The input:
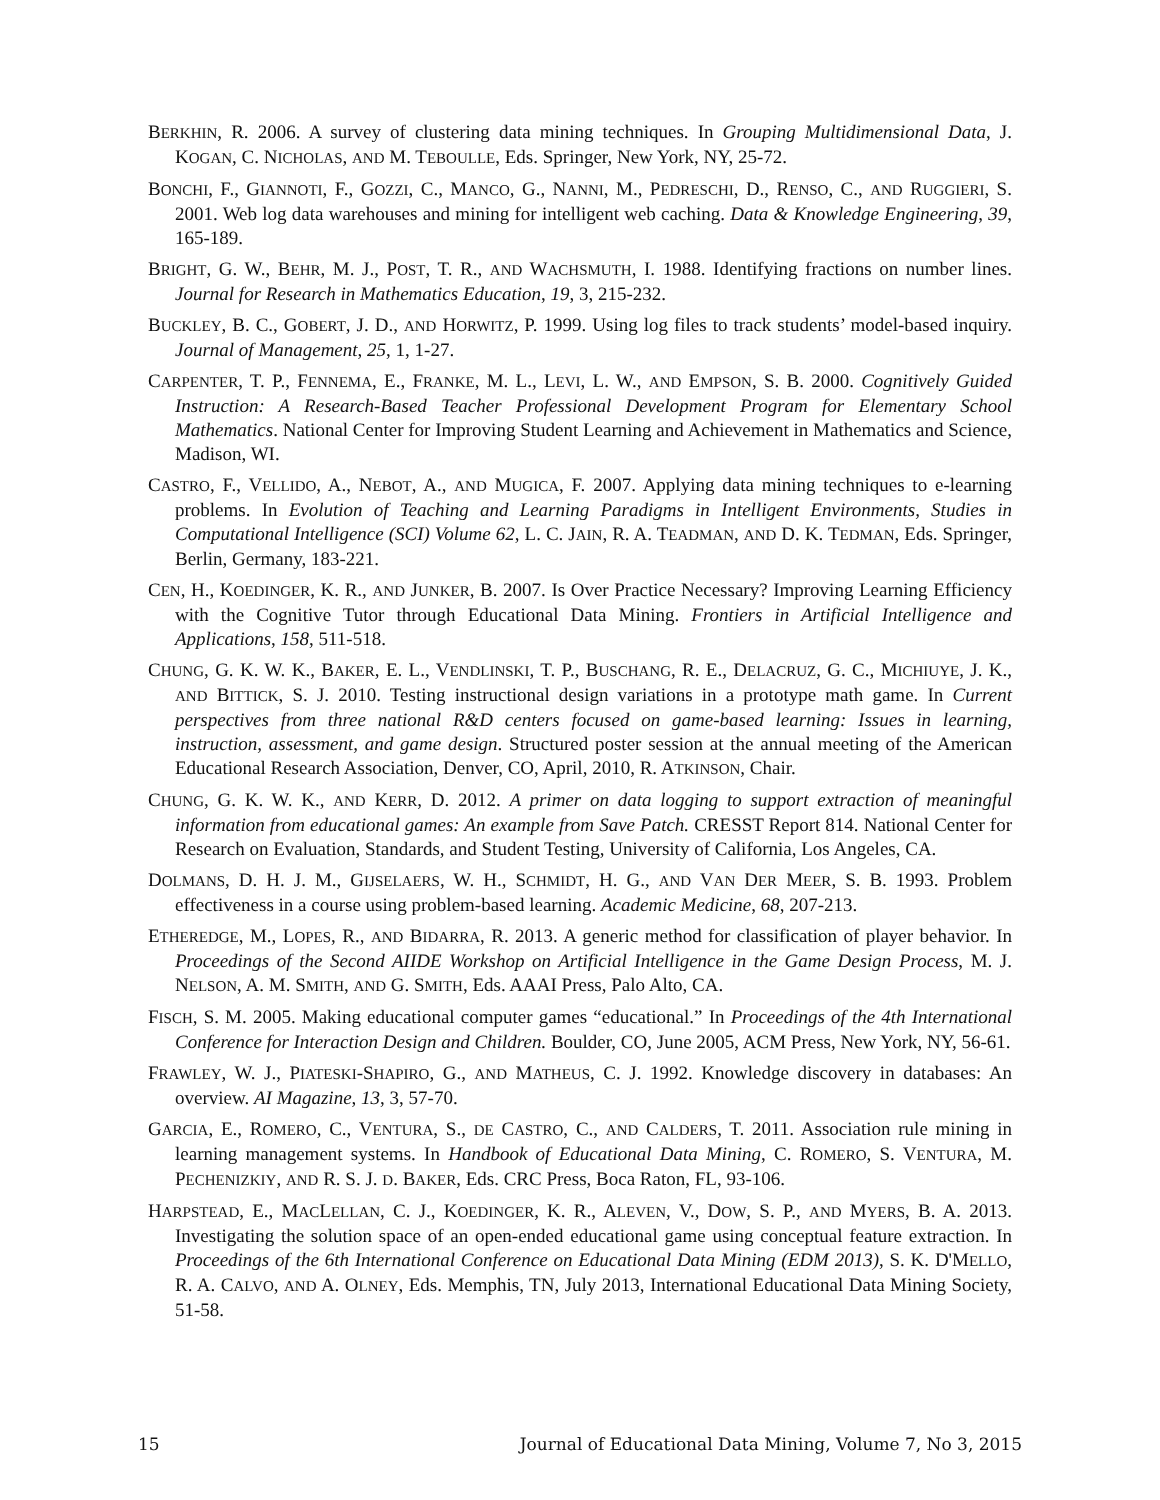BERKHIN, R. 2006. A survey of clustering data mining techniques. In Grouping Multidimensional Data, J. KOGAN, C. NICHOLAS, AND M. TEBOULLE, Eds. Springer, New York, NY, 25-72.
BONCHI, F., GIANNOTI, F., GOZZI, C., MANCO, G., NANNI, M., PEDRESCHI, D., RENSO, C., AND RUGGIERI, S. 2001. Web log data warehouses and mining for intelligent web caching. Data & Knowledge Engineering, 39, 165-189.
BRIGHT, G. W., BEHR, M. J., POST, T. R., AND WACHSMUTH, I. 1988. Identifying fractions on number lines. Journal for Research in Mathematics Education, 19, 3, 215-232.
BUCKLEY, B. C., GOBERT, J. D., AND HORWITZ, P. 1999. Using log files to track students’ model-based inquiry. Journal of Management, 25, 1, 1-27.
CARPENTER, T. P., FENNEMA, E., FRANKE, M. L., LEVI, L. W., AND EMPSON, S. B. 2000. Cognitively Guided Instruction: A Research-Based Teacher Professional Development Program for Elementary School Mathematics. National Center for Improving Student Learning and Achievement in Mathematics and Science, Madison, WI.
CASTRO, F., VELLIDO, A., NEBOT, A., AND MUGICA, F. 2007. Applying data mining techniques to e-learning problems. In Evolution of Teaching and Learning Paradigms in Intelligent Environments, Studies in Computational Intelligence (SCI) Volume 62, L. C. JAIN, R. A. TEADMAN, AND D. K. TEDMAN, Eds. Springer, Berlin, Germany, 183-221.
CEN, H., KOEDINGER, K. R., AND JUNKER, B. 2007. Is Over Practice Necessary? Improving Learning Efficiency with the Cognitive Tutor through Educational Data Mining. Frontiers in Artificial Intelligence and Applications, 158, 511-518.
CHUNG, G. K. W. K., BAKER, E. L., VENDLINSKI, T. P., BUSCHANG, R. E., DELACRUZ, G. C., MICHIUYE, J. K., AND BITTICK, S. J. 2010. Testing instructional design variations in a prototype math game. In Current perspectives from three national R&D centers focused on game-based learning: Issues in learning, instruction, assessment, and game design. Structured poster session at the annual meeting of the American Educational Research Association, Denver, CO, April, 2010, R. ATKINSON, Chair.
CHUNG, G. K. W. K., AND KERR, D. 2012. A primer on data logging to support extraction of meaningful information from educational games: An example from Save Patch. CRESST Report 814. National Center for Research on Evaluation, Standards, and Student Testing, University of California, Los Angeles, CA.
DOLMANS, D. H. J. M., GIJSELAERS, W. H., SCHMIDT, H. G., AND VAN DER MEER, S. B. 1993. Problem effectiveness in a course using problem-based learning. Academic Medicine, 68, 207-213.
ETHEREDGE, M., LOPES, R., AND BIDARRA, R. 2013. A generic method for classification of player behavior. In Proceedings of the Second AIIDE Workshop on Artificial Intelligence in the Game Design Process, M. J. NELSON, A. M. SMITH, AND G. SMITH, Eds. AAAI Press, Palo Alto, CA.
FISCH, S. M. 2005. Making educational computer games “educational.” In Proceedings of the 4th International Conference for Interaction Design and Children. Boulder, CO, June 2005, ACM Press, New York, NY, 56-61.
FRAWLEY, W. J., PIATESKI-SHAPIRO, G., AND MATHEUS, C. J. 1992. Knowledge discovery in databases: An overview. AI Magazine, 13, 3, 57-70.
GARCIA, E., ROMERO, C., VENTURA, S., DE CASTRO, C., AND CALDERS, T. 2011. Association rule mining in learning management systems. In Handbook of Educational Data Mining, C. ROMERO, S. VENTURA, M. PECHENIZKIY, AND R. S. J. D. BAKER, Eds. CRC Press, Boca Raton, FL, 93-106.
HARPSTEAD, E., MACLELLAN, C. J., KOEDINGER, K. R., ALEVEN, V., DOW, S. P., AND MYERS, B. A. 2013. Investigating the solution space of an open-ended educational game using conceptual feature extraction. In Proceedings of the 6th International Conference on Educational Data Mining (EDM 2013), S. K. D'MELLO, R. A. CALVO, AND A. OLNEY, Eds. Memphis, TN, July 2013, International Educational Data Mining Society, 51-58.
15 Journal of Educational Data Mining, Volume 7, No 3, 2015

...

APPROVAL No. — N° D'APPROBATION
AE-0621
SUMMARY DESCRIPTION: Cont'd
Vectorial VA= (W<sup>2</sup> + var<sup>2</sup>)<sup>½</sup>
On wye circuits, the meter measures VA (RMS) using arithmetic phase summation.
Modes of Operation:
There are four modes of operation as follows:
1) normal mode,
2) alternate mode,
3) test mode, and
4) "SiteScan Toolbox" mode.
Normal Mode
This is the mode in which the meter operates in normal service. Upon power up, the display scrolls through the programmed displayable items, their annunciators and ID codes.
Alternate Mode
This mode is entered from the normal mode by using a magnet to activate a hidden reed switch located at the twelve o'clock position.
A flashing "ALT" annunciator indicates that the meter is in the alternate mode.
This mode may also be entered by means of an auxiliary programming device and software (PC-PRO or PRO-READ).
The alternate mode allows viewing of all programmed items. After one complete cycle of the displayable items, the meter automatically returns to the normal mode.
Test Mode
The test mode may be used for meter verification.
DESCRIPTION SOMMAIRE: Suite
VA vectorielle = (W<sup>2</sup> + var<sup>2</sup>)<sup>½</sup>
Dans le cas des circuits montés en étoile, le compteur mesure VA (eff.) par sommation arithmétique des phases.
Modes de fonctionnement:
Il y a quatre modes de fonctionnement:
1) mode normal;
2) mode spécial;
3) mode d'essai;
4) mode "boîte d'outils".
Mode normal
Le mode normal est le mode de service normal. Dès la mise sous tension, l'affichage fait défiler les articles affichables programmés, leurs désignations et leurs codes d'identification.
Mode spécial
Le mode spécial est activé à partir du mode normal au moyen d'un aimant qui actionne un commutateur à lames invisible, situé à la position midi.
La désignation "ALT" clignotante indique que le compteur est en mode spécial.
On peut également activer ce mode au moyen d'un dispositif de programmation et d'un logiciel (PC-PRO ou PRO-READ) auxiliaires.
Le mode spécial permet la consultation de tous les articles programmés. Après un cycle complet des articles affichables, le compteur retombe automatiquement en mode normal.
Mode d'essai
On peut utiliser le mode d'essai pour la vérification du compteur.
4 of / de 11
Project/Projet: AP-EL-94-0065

Your objective:
Each line in the data that holds the string "affichables" should be found and copied.

Task answer:
Le mode normal est le mode de service normal. Dès la mise sous tension, l'affichage fait défiler les articles affichables programmés, leurs désignations et leurs codes d'identification.
Le mode spécial permet la consultation de tous les articles programmés. Après un cycle complet des articles affichables, le compteur retombe automatiquement en mode normal.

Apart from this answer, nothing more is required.